**Aufgabenstellung**
Ändern Sie in den Zeilen, beginnend mit der Zeile mit „Downtown Alliance“ und endend mit der Zeile mit „We offer a variety of cosmetic dental“, das Wort „Bridges“ zu „Crowns“, und geben Sie diese Zeilen ansonsten unverändert wieder. Die Bilder lassen Sie dabei weg.

(Datenauszüge)
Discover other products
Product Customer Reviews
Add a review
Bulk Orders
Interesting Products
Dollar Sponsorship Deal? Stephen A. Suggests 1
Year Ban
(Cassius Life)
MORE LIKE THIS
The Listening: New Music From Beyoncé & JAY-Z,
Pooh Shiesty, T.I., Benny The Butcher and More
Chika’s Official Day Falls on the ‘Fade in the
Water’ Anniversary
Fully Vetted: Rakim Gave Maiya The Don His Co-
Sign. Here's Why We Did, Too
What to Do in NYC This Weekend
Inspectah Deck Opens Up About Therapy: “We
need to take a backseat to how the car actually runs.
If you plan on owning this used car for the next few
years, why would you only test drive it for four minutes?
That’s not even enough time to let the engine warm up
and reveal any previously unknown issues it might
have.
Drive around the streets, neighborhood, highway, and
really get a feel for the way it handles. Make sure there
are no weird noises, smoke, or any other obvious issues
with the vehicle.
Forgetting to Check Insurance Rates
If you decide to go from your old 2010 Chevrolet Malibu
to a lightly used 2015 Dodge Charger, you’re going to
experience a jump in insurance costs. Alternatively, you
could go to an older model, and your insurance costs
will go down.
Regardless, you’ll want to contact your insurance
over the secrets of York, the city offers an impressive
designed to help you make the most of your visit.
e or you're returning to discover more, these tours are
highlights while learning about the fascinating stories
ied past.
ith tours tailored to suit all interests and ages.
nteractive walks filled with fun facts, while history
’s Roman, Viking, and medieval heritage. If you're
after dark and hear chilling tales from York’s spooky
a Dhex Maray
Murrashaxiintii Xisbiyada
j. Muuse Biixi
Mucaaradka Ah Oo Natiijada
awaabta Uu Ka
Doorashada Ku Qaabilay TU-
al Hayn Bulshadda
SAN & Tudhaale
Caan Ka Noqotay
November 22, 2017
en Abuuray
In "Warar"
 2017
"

==

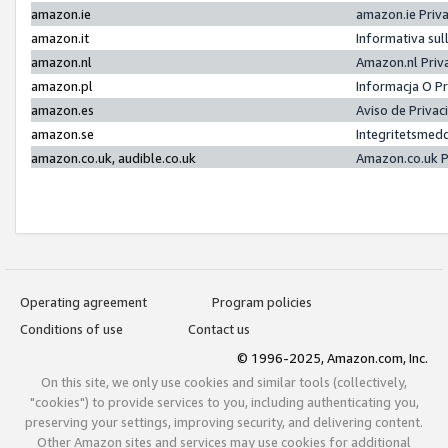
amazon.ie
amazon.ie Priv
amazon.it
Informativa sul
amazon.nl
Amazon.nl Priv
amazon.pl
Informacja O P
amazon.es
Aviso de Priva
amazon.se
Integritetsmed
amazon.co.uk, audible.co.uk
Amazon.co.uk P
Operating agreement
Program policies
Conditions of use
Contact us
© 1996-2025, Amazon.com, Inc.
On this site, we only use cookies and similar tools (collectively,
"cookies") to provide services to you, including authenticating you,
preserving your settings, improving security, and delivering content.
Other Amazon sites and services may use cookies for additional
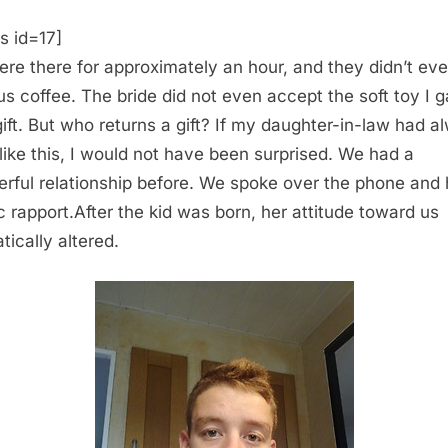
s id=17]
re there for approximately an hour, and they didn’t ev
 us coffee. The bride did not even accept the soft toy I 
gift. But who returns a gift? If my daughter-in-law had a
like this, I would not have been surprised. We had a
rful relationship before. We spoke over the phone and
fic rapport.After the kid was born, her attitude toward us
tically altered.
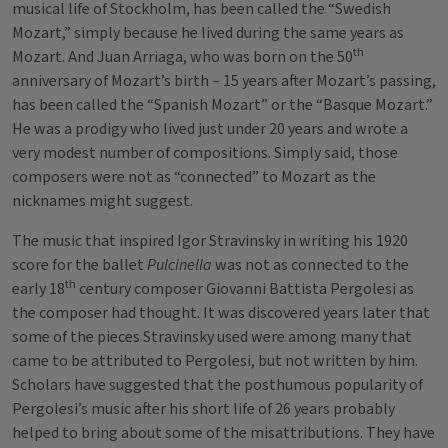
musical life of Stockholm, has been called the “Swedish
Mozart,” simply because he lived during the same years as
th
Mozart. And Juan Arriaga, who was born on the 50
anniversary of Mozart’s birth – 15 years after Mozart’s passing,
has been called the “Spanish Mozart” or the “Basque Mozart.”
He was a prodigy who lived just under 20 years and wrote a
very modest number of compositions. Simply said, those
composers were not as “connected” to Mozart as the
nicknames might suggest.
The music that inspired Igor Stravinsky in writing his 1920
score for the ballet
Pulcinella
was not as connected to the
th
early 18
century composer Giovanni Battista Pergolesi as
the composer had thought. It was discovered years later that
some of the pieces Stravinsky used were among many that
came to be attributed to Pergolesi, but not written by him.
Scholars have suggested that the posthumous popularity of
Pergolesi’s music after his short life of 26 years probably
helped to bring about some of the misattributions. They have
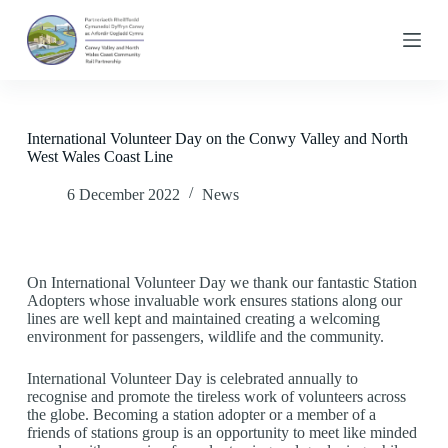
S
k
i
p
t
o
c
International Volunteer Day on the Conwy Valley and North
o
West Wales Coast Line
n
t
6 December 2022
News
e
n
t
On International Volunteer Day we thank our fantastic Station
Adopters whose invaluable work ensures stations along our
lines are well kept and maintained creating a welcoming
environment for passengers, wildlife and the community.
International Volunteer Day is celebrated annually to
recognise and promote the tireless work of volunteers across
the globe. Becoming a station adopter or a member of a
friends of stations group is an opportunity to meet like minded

==

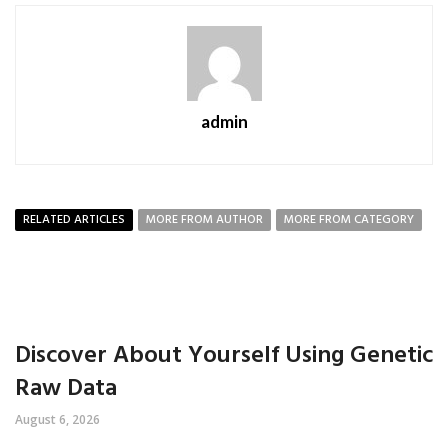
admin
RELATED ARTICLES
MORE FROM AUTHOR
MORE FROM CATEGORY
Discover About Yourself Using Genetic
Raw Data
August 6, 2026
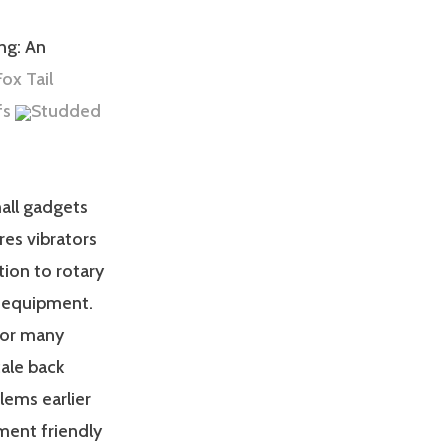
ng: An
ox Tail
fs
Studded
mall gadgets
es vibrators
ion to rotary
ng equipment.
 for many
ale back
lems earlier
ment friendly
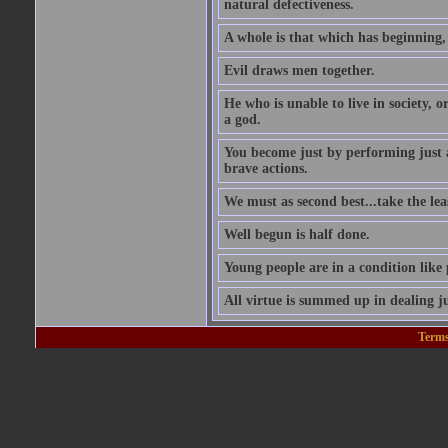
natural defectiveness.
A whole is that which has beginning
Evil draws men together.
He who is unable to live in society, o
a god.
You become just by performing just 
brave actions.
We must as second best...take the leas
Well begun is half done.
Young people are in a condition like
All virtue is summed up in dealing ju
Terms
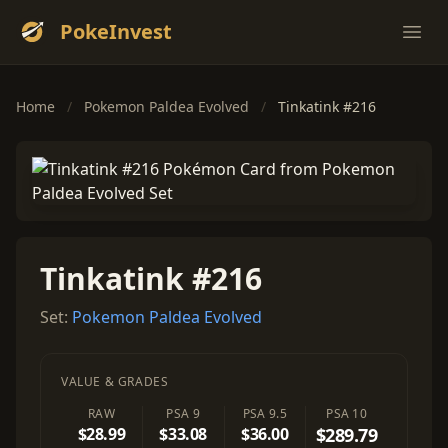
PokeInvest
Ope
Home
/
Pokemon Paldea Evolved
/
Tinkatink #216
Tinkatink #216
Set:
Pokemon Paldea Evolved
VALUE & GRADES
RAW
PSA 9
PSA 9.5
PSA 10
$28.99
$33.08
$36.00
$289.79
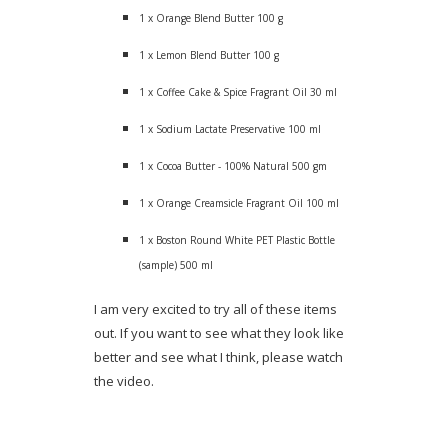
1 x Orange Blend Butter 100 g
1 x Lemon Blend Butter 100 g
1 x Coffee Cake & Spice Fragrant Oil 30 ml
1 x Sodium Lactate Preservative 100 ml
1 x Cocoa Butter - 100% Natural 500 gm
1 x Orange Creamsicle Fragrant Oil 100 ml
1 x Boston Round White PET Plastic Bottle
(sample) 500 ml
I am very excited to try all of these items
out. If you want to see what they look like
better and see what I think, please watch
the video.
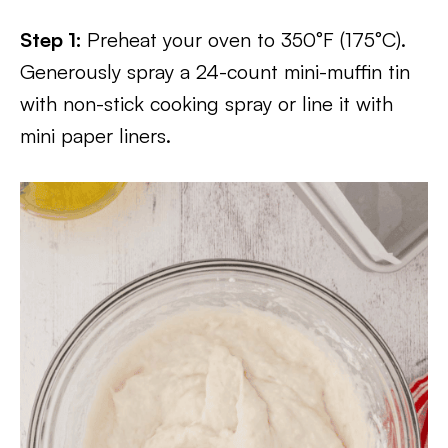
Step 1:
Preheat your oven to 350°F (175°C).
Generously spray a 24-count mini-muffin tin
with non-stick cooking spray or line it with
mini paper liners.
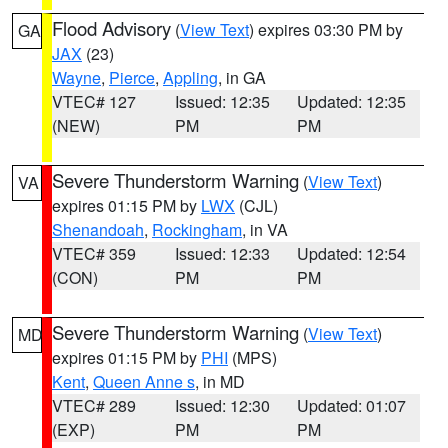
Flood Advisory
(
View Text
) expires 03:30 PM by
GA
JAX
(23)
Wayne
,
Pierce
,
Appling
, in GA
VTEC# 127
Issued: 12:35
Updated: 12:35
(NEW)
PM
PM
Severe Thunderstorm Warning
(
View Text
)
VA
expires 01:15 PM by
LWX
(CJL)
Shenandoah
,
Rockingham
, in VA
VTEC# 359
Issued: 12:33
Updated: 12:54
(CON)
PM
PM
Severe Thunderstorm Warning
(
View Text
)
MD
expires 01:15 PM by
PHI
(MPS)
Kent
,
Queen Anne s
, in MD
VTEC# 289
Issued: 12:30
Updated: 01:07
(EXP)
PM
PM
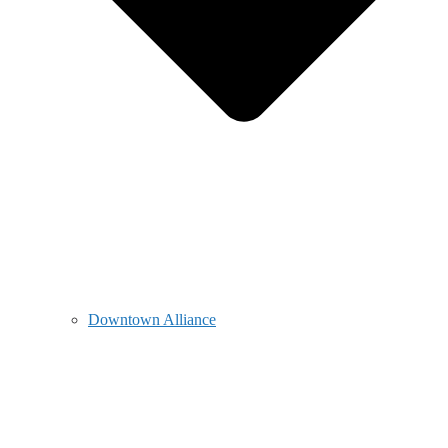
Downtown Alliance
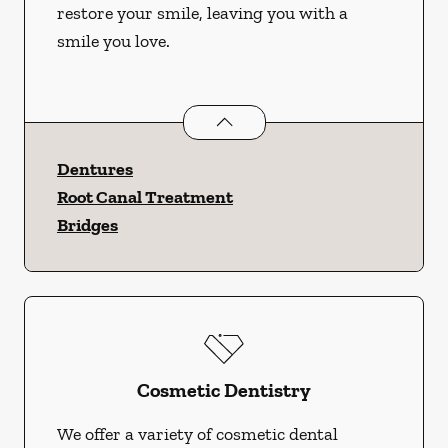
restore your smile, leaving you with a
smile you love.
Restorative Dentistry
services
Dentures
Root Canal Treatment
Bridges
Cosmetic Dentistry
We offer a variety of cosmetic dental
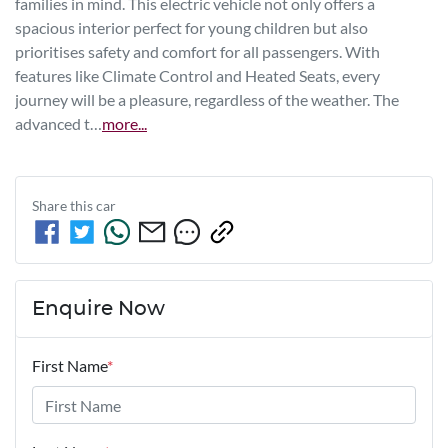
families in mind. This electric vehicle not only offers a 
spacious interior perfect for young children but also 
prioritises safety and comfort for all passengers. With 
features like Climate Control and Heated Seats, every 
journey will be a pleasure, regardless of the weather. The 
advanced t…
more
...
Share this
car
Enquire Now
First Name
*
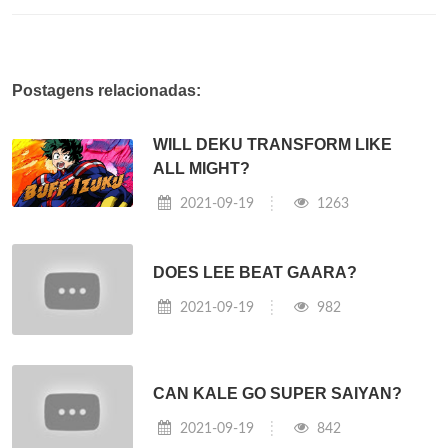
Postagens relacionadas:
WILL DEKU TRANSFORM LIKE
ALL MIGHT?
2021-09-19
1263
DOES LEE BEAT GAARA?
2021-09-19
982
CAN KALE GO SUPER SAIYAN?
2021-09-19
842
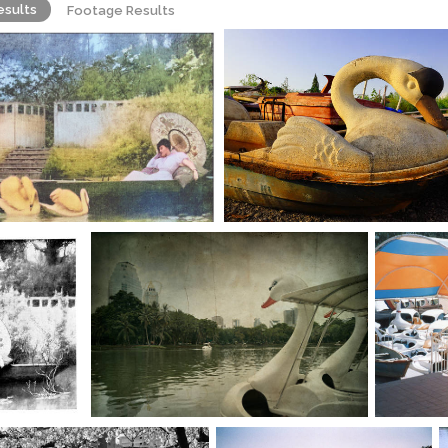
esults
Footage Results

**Lösung**
Downtown Alliance
restore your smile, leaving you with a
smile you love.
Restorative Dentistry
services
Dentures
Root Canal Treatment
Crowns
Cosmetic Dentistry
We offer a variety of cosmetic dental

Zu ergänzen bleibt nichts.